Christ. What a man suffers against his will shall never be imputed to him for sin. Only do thy best to drive away those troublesome flies which defile the sacrifice of prayer. Endure them patiently, if thou canst not overcome them. The prayer will lose none, nay, it will rather gain in merit, if thou behave manfully. For the struggle and conflict of prayer is my delight, and I am often most near at the moment when I seem to be farthest away. Only be careful always to have a firm purpose of praying with attention and devotion, and especially at the commencement, which is a point of the greatest importance. ‘So that if it happen, through human infirmity, that the mind is distracted in prayer, still the efficacy of this resolution, made at the beginning, is diffused through all the prayer, and preserves

its value, as long as it is not broken by a contrary purpose and will. For what, my son, do I desire, but thy heart? If that is good, all is good. That thou mayest, however, the more effectually strengthen thy heart in prayer, always remember this one thing when thou prayest, namely, who it is with whom thou hast to do. For who among you is not astonished, awed, and full of reverence and fear, when he seriously considers that he stands in my presence, who am his judge, is Lord and creator, and sovereign king?
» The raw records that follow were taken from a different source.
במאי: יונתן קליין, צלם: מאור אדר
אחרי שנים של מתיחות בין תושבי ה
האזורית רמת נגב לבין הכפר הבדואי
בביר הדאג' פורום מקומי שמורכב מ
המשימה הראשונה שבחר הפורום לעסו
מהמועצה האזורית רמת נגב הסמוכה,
Who would not be afraid to turn his back upon me, or his mind to idle and empty thoughts, still more his eyes to vanity, and his lips to trifling conversation? Behold the disposition, the fear and dread of my beloved ones, Abraham, Moses, David, John the Precursor, Peter, the Publican, and many others, when they stood before me. Am not I the supreme monarch of heaven and earth, before whom the cherubim and seraphim, and all the angelic powers, tremble? He who comes to God must believe that He is, said my Apostle. But so it is, your unbelief and blindness, or else your weak sense of my presence, makes you irreverent in my presence, before whom the pillars of the world tremble.